Le vrai pourquoi d'une fuite : un peu de physique, sans vous endormir
Laissez-moi commencer par le commencement, parce que personne ne vous l'explique jamais et que tout découle de là. Quand j'ai débuté à EDF en 1978, mon premier chef m'a dit une phrase que je n'ai jamais oubliée : « La pression, c'est la vie d'un réseau, mais c'est aussi sa mort. » Ça vaut pour une centrale comme pour vos canalisations de Gagny.
Voici l'idée simple. Chez vous, l'eau n'est pas immobile. Elle est sous pression — généralement entre 3 et 5 bars en sortie du réseau public, parfois davantage. Cette pression, c'est ce qui fait que l'eau jaillit quand vous ouvrez le robinet sans avoir besoin d'une pompe à chaque étage. Mais cette même pression pousse en permanence, jour et nuit, sur chaque centimètre carré de vos tuyaux, de vos joints, de vos raccords. Tant que tout est neuf et serré, ça tient. Le jour où un point faiblit, l'eau s'y engouffre. C'est tout. Une fuite, ce n'est jamais que de la pression qui a trouvé une sortie qu'elle n'aurait pas dû avoir.

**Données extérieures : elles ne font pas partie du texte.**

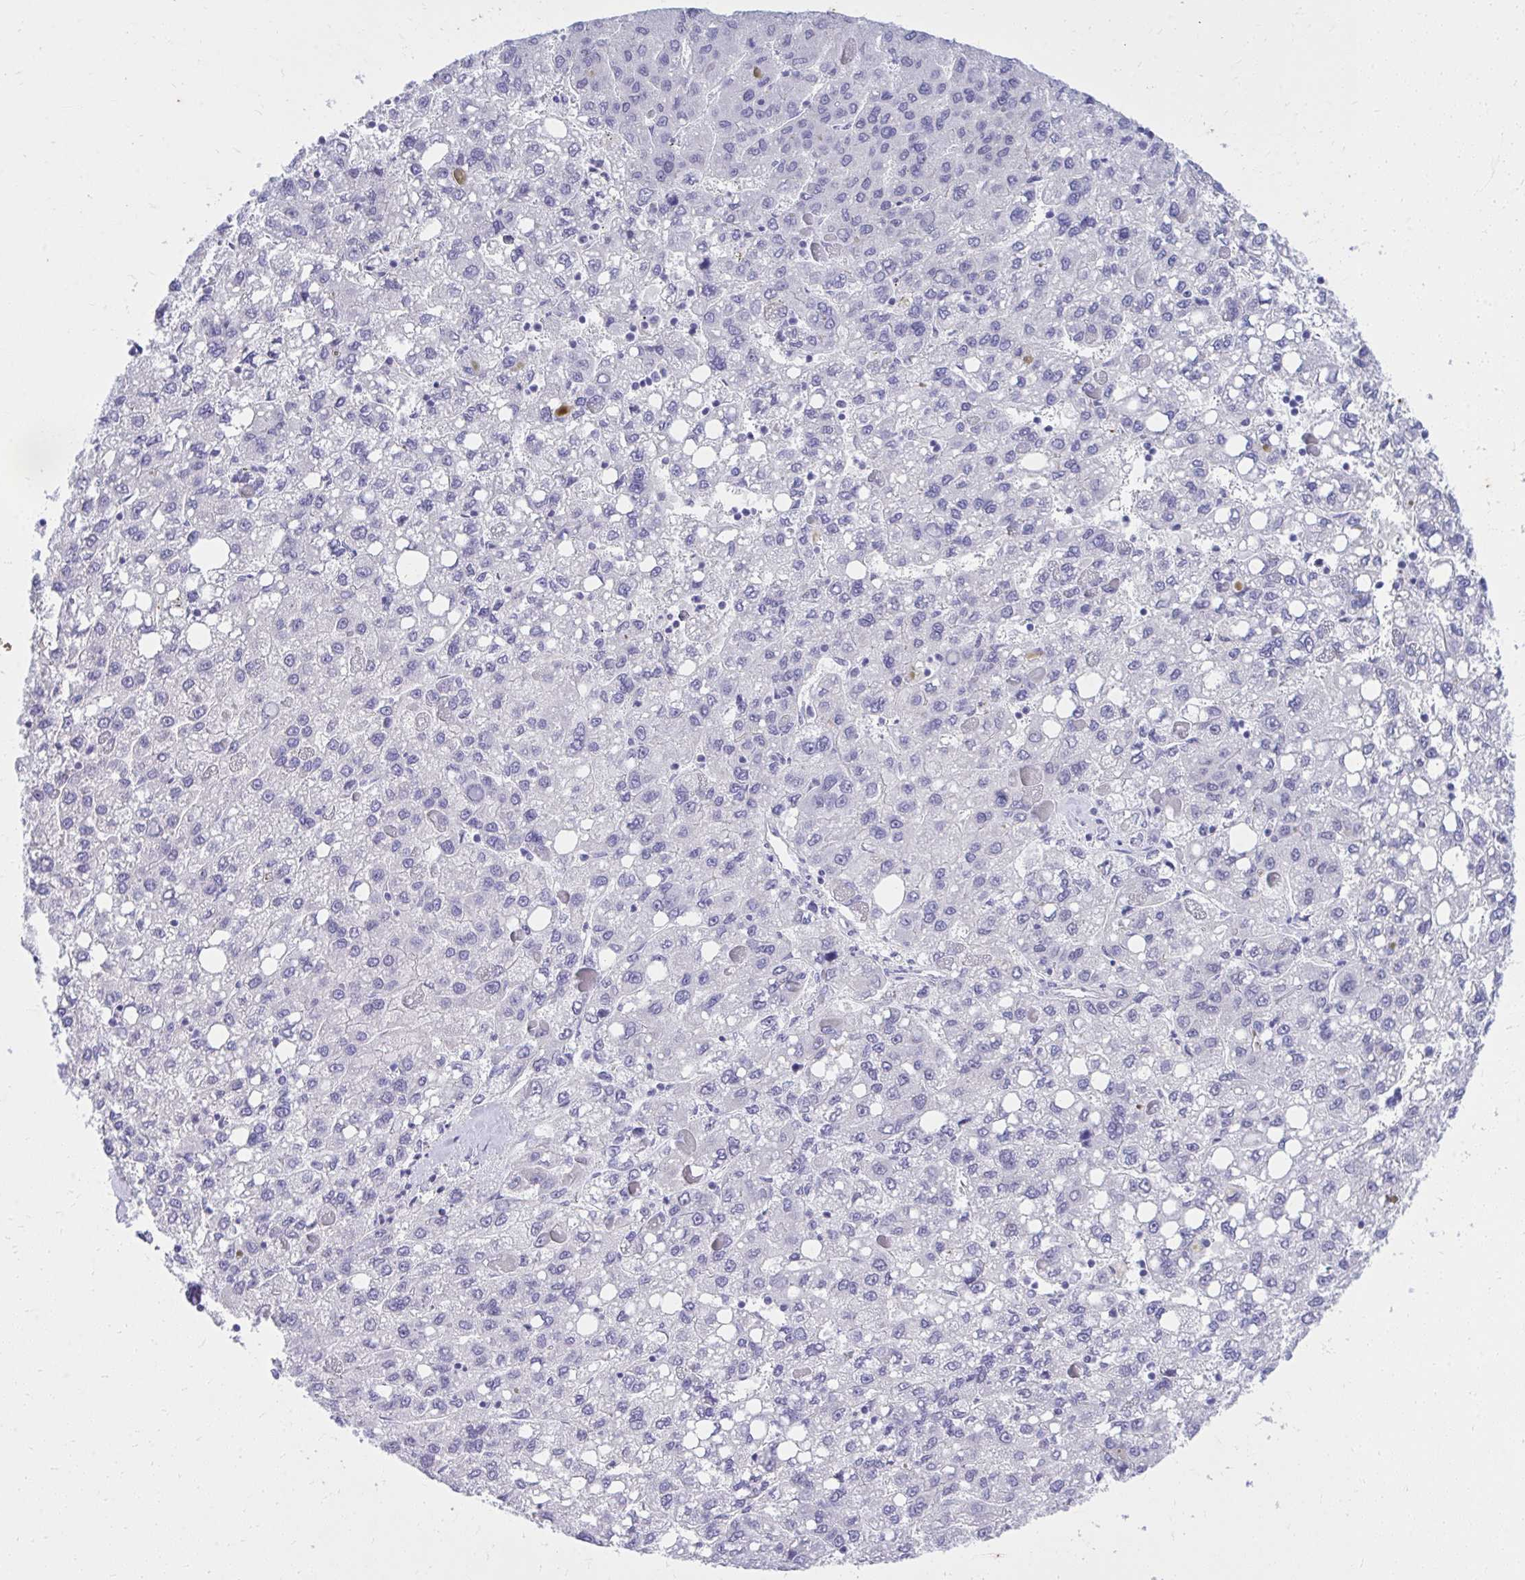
{"staining": {"intensity": "negative", "quantity": "none", "location": "none"}, "tissue": "liver cancer", "cell_type": "Tumor cells", "image_type": "cancer", "snomed": [{"axis": "morphology", "description": "Carcinoma, Hepatocellular, NOS"}, {"axis": "topography", "description": "Liver"}], "caption": "Human liver cancer stained for a protein using immunohistochemistry demonstrates no staining in tumor cells.", "gene": "KLK1", "patient": {"sex": "female", "age": 82}}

Maintenant, quatre raisons physiques expliquent à elles seules l'immense majorité des fuites que je vois à Gagny et ailleurs.
La première, c'est le vieillissement des joints. Un joint, qu'il soit en caoutchouc, en fibre ou en élastomère, c'est une pièce souple qui assure l'étanchéité entre deux éléments durs. Avec le temps, sous l'effet de la chaleur (eau chaude), des minéraux (eau dure) et de la compression permanente, le caoutchouc durcit, perd son élasticité, se craquelle. Il ne fait plus son office. Un joint de robinet a une durée de vie de cinq à dix ans. Un joint torique de raccord, parfois moins. Ce n'est pas un défaut : c'est de l'usure normale, exactement comme les pneus d'une voiture.
La deuxième, c'est la corrosion. Les vieilles canalisations en acier galvanisé ou en cuivre se corrodent de l'intérieur. À Gagny, beaucoup de pavillons du sud datent des années 1950-1970 et ont encore des portions de tuyauterie d'origine. L'eau dure du SEDIF — ces fameux 28,6°f — y dépose du calcaire qui, paradoxalement, protège un temps puis finit par créer des points de corrosion localisés. Le métal s'amincit, un micro-trou apparaît, et un beau matin vous avez une perle d'eau qui se forme sur le tuyau, puis un jet.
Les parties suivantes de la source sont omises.